EXERCISE DIRECTIONS:
With both ends included, repeat exactly the lines of the entries below from the one containing "image of neoplastic" down to the one containing "protein (brown) exhibits", and no others.

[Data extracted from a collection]
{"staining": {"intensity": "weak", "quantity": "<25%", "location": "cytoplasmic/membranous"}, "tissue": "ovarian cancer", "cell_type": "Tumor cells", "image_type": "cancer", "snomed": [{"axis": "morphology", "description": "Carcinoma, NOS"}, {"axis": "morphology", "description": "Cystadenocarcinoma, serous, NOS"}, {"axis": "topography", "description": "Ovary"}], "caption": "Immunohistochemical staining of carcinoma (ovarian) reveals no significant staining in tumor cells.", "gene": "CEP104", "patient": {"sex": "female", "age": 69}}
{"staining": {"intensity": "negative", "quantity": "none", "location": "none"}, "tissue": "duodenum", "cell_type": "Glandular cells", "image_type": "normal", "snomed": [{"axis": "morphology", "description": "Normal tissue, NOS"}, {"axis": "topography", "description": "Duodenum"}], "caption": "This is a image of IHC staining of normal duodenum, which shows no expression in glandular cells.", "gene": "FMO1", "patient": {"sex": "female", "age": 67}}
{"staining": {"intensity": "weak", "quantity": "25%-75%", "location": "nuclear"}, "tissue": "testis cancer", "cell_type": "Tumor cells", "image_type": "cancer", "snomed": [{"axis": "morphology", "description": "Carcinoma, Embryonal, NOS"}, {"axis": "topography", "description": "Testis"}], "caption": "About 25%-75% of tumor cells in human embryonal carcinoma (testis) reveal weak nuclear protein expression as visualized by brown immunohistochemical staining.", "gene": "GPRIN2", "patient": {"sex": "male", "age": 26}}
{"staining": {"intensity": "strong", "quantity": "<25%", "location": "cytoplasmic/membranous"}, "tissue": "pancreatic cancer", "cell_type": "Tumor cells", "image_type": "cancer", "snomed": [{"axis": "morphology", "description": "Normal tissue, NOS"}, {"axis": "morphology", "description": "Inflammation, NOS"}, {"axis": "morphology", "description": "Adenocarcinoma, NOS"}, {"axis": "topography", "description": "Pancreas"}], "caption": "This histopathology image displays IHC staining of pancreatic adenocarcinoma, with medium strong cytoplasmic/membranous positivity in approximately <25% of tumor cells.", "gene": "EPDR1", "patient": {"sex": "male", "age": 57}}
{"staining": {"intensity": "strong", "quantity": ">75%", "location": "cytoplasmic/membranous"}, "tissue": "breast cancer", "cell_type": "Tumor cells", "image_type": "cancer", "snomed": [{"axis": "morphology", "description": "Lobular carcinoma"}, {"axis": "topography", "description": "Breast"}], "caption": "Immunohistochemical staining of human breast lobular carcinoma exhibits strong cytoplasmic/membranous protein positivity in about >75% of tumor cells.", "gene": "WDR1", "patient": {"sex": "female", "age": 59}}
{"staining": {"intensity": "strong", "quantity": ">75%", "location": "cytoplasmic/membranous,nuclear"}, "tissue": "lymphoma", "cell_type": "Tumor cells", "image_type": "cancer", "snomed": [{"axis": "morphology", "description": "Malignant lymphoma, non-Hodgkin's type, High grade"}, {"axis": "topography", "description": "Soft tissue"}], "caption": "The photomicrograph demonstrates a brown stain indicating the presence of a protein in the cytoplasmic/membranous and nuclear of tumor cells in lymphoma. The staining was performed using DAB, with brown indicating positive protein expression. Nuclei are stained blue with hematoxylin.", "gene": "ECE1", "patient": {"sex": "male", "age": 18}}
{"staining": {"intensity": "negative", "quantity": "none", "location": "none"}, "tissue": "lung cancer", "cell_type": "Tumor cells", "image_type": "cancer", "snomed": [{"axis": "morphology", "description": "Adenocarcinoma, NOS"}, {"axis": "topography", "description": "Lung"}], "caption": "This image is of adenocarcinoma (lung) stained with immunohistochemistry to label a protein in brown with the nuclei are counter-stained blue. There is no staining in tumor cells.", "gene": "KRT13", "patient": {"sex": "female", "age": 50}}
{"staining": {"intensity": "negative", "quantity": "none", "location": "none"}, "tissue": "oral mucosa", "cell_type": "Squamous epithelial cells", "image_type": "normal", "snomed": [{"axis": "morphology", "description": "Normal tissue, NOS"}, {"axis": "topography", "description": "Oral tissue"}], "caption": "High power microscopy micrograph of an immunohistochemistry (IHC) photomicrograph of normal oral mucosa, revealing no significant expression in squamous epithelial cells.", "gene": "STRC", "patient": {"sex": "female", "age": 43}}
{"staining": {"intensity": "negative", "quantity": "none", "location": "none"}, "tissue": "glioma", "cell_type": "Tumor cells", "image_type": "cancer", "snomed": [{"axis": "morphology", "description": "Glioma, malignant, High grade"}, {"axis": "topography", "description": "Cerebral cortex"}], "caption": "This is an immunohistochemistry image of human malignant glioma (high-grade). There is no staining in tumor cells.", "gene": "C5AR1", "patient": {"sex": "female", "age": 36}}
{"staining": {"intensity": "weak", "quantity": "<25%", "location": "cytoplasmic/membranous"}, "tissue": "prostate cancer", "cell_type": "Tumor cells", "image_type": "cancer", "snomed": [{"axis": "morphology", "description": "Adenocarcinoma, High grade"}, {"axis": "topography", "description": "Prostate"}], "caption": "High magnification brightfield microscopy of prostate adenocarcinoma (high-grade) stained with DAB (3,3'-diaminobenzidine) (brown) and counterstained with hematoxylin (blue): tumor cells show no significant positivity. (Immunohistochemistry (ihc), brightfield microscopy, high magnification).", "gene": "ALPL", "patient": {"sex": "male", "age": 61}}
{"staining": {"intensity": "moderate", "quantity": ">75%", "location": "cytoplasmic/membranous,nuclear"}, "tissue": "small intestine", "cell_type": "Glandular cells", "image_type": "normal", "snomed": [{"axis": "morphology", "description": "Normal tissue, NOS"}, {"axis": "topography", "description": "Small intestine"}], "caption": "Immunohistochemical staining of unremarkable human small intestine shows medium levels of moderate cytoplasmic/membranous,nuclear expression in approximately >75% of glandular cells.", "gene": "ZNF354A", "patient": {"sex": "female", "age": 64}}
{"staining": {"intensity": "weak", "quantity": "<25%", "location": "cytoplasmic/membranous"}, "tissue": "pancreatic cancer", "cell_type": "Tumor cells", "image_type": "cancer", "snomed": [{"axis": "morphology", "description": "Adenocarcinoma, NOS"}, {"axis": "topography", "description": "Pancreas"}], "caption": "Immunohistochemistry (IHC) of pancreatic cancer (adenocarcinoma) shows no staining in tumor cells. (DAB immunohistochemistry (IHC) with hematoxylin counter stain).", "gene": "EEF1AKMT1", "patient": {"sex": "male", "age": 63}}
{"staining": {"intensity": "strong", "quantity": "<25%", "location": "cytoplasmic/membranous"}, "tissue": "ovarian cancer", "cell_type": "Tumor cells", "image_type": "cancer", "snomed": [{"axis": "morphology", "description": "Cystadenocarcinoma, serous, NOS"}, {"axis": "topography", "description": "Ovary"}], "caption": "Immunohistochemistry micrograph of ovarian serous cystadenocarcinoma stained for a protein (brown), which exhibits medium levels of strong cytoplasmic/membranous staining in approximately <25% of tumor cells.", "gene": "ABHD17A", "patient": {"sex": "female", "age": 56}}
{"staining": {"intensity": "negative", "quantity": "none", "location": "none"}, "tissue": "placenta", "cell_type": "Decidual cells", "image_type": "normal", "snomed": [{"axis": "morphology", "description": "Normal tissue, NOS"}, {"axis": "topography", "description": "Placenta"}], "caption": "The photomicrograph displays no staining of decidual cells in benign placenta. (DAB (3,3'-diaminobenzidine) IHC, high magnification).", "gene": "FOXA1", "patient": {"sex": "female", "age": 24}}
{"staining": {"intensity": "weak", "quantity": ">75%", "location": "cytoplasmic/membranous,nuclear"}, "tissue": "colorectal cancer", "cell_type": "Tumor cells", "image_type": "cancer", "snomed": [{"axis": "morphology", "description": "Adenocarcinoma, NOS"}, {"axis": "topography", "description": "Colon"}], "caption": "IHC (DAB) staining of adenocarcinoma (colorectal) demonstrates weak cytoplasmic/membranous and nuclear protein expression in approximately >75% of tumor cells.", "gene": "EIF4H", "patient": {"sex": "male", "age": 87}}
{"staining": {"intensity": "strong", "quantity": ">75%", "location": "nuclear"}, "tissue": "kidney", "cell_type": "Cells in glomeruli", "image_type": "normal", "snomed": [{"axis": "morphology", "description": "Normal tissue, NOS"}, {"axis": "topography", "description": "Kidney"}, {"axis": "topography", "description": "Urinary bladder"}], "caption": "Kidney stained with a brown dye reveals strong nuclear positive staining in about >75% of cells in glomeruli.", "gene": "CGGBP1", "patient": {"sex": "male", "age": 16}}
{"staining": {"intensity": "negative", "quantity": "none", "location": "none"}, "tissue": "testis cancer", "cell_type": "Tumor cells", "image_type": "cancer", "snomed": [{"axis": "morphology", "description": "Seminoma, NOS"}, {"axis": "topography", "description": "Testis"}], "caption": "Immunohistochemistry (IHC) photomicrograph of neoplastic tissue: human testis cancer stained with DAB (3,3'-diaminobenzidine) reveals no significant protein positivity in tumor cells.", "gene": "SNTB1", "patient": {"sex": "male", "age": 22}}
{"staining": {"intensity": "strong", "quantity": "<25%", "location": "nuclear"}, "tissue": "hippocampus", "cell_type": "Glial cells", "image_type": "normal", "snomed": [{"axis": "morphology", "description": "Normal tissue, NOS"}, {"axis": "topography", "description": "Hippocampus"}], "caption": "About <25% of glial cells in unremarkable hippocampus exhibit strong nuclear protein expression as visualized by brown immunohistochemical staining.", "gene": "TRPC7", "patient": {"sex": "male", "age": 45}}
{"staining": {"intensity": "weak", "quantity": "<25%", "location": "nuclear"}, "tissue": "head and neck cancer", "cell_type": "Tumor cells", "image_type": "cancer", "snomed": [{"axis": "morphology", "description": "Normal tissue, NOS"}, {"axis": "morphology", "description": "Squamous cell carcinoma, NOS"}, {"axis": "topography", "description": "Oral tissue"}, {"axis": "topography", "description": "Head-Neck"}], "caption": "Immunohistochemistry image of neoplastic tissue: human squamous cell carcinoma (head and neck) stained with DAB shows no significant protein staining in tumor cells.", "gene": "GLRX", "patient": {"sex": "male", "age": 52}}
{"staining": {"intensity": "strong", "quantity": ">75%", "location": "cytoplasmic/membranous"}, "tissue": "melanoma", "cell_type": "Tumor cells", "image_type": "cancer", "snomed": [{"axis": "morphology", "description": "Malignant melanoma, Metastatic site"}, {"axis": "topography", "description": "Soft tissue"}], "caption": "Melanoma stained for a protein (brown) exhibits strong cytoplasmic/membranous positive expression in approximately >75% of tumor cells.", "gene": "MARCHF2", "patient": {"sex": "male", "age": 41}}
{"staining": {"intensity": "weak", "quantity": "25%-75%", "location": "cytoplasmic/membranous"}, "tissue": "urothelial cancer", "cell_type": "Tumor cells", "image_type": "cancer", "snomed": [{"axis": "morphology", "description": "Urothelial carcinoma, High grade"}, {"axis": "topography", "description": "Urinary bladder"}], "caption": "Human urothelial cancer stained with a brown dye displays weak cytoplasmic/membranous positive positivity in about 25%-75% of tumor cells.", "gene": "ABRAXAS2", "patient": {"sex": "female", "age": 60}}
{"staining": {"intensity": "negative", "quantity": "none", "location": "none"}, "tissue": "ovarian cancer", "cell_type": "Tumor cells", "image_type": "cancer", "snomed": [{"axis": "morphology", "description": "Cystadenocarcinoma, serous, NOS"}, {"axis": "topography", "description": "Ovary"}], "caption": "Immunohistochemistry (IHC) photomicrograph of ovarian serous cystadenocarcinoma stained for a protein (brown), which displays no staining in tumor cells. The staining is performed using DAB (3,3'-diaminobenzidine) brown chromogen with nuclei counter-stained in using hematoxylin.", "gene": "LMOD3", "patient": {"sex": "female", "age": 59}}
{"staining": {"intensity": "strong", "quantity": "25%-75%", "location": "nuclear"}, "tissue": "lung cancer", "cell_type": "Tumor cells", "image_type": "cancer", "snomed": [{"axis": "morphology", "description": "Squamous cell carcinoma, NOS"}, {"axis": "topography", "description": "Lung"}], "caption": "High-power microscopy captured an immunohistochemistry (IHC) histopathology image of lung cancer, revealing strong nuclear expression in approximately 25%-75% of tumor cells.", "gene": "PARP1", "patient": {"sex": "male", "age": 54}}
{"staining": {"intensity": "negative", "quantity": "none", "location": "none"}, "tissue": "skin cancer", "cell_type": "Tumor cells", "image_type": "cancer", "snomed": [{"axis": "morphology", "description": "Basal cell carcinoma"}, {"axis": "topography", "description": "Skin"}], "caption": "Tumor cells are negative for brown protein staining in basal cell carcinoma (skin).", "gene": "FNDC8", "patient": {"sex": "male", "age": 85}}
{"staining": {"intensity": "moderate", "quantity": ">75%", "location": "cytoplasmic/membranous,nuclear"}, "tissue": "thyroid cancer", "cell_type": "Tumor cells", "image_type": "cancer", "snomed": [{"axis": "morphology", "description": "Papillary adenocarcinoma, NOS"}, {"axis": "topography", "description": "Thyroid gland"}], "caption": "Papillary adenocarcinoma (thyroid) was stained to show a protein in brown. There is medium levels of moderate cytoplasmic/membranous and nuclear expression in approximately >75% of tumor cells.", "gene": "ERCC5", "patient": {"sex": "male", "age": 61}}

ANSWER AREA:
{"staining": {"intensity": "weak", "quantity": "<25%", "location": "nuclear"}, "tissue": "head and neck cancer", "cell_type": "Tumor cells", "image_type": "cancer", "snomed": [{"axis": "morphology", "description": "Normal tissue, NOS"}, {"axis": "morphology", "description": "Squamous cell carcinoma, NOS"}, {"axis": "topography", "description": "Oral tissue"}, {"axis": "topography", "description": "Head-Neck"}], "caption": "Immunohistochemistry image of neoplastic tissue: human squamous cell carcinoma (head and neck) stained with DAB shows no significant protein staining in tumor cells.", "gene": "GLRX", "patient": {"sex": "male", "age": 52}}
{"staining": {"intensity": "strong", "quantity": ">75%", "location": "cytoplasmic/membranous"}, "tissue": "melanoma", "cell_type": "Tumor cells", "image_type": "cancer", "snomed": [{"axis": "morphology", "description": "Malignant melanoma, Metastatic site"}, {"axis": "topography", "description": "Soft tissue"}], "caption": "Melanoma stained for a protein (brown) exhibits strong cytoplasmic/membranous positive expression in approximately >75% of tumor cells.", "gene": "MARCHF2", "patient": {"sex": "male", "age": 41}}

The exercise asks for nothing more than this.